Ainsi par exemple, un salarié licencié pour faute grave (manque de ponctualité répété) alors qu’il avait l’habitude de respecter les horaires de travail peut demander à un collègue de témoigner sur ses heures d’arrivée. Ces attestations doivent être manuscrites et être accompagnées d’une pièce d’identité.

Se rapprocher d’experts en droit du travail

Le droit du travail est une spécialité très riche, tant en règles, qu’en exceptions ! Il est important de prendre contact avec des experts en la matière pour organiser sa défense.

Consulter un avocat fait partie des bons réflexes, mais avant cela, une prise de contact avec les services de l’inspection du travail, les juristes des Maisons de Justice (permanences juridiques), etc. est fortement recommandée.
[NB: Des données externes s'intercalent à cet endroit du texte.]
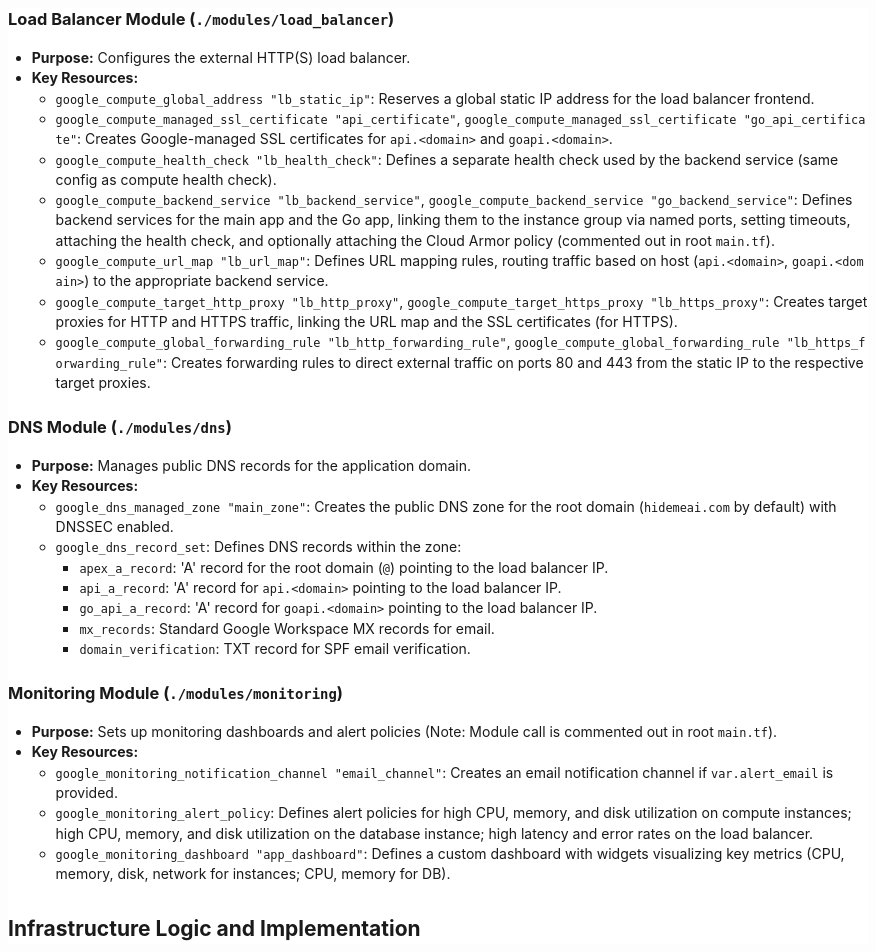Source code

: ### Load Balancer Module (`./modules/load_balancer`)

*   **Purpose:** Configures the external HTTP(S) load balancer.
*   **Key Resources:**
    *   `google_compute_global_address "lb_static_ip"`: Reserves a global static IP address for the load balancer frontend.
    *   `google_compute_managed_ssl_certificate "api_certificate"`, `google_compute_managed_ssl_certificate "go_api_certificate"`: Creates Google-managed SSL certificates for `api.<domain>` and `goapi.<domain>`.
    *   `google_compute_health_check "lb_health_check"`: Defines a separate health check used by the backend service (same config as compute health check).
    *   `google_compute_backend_service "lb_backend_service"`, `google_compute_backend_service "go_backend_service"`: Defines backend services for the main app and the Go app, linking them to the instance group via named ports, setting timeouts, attaching the health check, and optionally attaching the Cloud Armor policy (commented out in root `main.tf`).
    *   `google_compute_url_map "lb_url_map"`: Defines URL mapping rules, routing traffic based on host (`api.<domain>`, `goapi.<domain>`) to the appropriate backend service.
    *   `google_compute_target_http_proxy "lb_http_proxy"`, `google_compute_target_https_proxy "lb_https_proxy"`: Creates target proxies for HTTP and HTTPS traffic, linking the URL map and the SSL certificates (for HTTPS).
    *   `google_compute_global_forwarding_rule "lb_http_forwarding_rule"`, `google_compute_global_forwarding_rule "lb_https_forwarding_rule"`: Creates forwarding rules to direct external traffic on ports 80 and 443 from the static IP to the respective target proxies.

### DNS Module (`./modules/dns`)

*   **Purpose:** Manages public DNS records for the application domain.
*   **Key Resources:**
    *   `google_dns_managed_zone "main_zone"`: Creates the public DNS zone for the root domain (`hidemeai.com` by default) with DNSSEC enabled.
    *   `google_dns_record_set`: Defines DNS records within the zone:
        *   `apex_a_record`: 'A' record for the root domain (`@`) pointing to the load balancer IP.
        *   `api_a_record`: 'A' record for `api.<domain>` pointing to the load balancer IP.
        *   `go_api_a_record`: 'A' record for `goapi.<domain>` pointing to the load balancer IP.
        *   `mx_records`: Standard Google Workspace MX records for email.
        *   `domain_verification`: TXT record for SPF email verification.

### Monitoring Module (`./modules/monitoring`)

*   **Purpose:** Sets up monitoring dashboards and alert policies (Note: Module call is commented out in root `main.tf`).
*   **Key Resources:**
    *   `google_monitoring_notification_channel "email_channel"`: Creates an email notification channel if `var.alert_email` is provided.
    *   `google_monitoring_alert_policy`: Defines alert policies for high CPU, memory, and disk utilization on compute instances; high CPU, memory, and disk utilization on the database instance; high latency and error rates on the load balancer.
    *   `google_monitoring_dashboard "app_dashboard"`: Defines a custom dashboard with widgets visualizing key metrics (CPU, memory, disk, network for instances; CPU, memory for DB).



## Infrastructure Logic and Implementation 
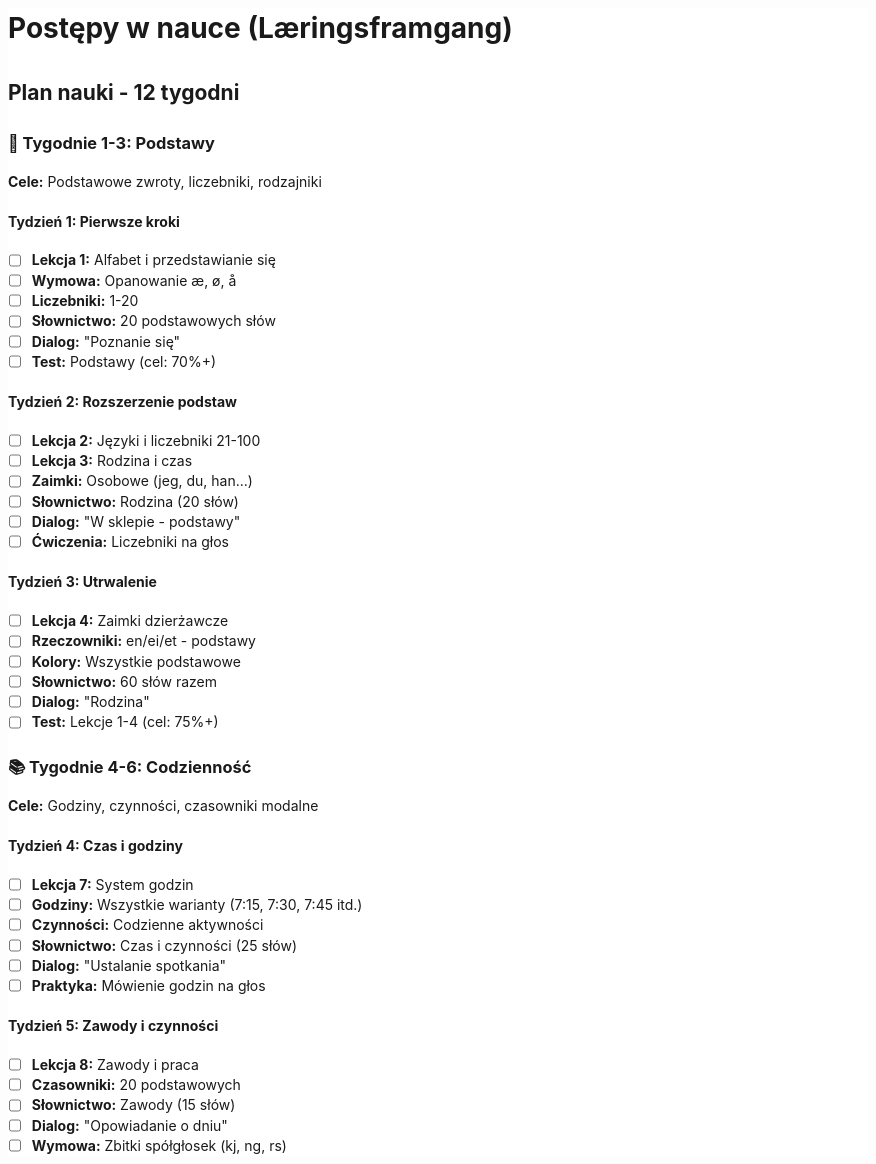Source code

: # Postępy w nauce (Læringsframgang)

## Plan nauki - 12 tygodni

### 📅 Tygodnie 1-3: Podstawy
**Cele:** Podstawowe zwroty, liczebniki, rodzajniki

#### Tydzień 1: Pierwsze kroki
- [ ] **Lekcja 1:** Alfabet i przedstawianie się
- [ ] **Wymowa:** Opanowanie æ, ø, å
- [ ] **Liczebniki:** 1-20
- [ ] **Słownictwo:** 20 podstawowych słów
- [ ] **Dialog:** "Poznanie się"
- [ ] **Test:** Podstawy (cel: 70%+)

#### Tydzień 2: Rozszerzenie podstaw  
- [ ] **Lekcja 2:** Języki i liczebniki 21-100
- [ ] **Lekcja 3:** Rodzina i czas
- [ ] **Zaimki:** Osobowe (jeg, du, han...)
- [ ] **Słownictwo:** Rodzina (20 słów)
- [ ] **Dialog:** "W sklepie - podstawy"
- [ ] **Ćwiczenia:** Liczebniki na głos

#### Tydzień 3: Utrwalenie
- [ ] **Lekcja 4:** Zaimki dzierżawcze
- [ ] **Rzeczowniki:** en/ei/et - podstawy
- [ ] **Kolory:** Wszystkie podstawowe
- [ ] **Słownictwo:** 60 słów razem
- [ ] **Dialog:** "Rodzina"
- [ ] **Test:** Lekcje 1-4 (cel: 75%+)

### 📚 Tygodnie 4-6: Codzienność
**Cele:** Godziny, czynności, czasowniki modalne

#### Tydzień 4: Czas i godziny
- [ ] **Lekcja 7:** System godzin
- [ ] **Godziny:** Wszystkie warianty (7:15, 7:30, 7:45 itd.)
- [ ] **Czynności:** Codzienne aktywności
- [ ] **Słownictwo:** Czas i czynności (25 słów)
- [ ] **Dialog:** "Ustalanie spotkania"
- [ ] **Praktyka:** Mówienie godzin na głos

#### Tydzień 5: Zawody i czynności
- [ ] **Lekcja 8:** Zawody i praca
- [ ] **Czasowniki:** 20 podstawowych
- [ ] **Słownictwo:** Zawody (15 słów)
- [ ] **Dialog:** "Opowiadanie o dniu"
- [ ] **Wymowa:** Zbitki spółgłosek (kj, ng, rs)
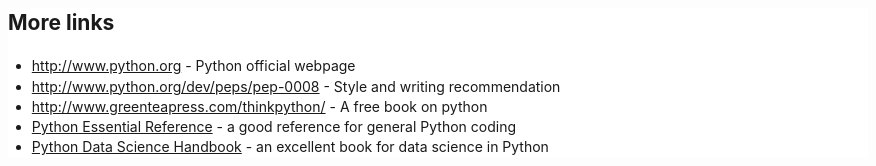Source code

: ## More links

* http://www.python.org - Python official webpage
* http://www.python.org/dev/peps/pep-0008 - Style and writing recommendation
* http://www.greenteapress.com/thinkpython/ - A free book on python
* [Python Essential Reference](http://www.amazon.com/Python-Essential-Reference-4th-Edition/dp/0672329786) - a good reference for general Python coding 
* [Python Data Science Handbook](https://jakevdp.github.io/PythonDataScienceHandbook/) - an excellent book for data science in Python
Cela permettra d’avoir un regard objectif sur la situation et sur le bien-fondé de l’action en justice. Ces interlocuteurs apprécieront la validité et la qualité des preuves avancées par le salarié licencié et donc les chances de réussite de l’action.

A savoir : pour les personnes dont les moyens financiers sont limités, il existe des solutions pour préparer l’action prud’homale :

  • Aller aux consultations gratuites en association ou en mairie
  • Déposer un dossier de demande d’aide juridictionnelle

Peut-on contester un licenciement sans avocat ?

Solliciter un avocat n’est pas une obligation pour contester un licenciement. Le salarié licencié peut choisir de se défendre seul. Par ailleurs, il peut également mobiliser un collègue de travail, un représentant syndical, voir même son ou sa conjointe pour le représenter.

En revanche, si la procédure se poursuit en appel ou en cassation, le recours à un avocat deviendra obligatoire.

Les indemnités qui peuvent être obtenues

Si les juges donnent une suite favorable à l’action en contestation du licenciement, le salarié licencié pourra prétendre, au-delà du paiement :

  • des jours de congés payés non posés
  • de l’indemnité compensatrice de préavis le cas échéant
  • des primes proratisées selon les règles applicables à l’entreprise
  • au versement de dommages et intérêts, calculés par les juges en fonction du préjudice subi par le requérant.

La réintégration du salarié au sein de l’entreprise pourra également être une option proposée par les juges. Elle ne pourra pas être exigée par le salarié en dehors de cette hypothèse.

Une procédure rapide ?

La particularité des procédures judiciaires est qu’il n’existe pas de durée moyenne ! Entre les jugements, le recours en appel, les pourvois en cassation, la procédure peut durer plusieurs années.

Pour rappel, les litiges portés devant le Conseil des Prud’hommes commencent toujours par une procédure de conciliation. Cette étape est essentielle car elle permet de trouver une solution amiable au litige sans s’engager dans les méandres de l’action contentieuse. A cette occasion, salarié licencié et employeur pourront s’accorder sur le versement d’une indemnité forfaitaire de conciliation qui mettra un terme au litige.

Cette somme pourra aller de 2 à 24 mois selon la situation, à savoir l’ancienneté du salarié au sein de l’entreprise et l’effectif de l’entreprise.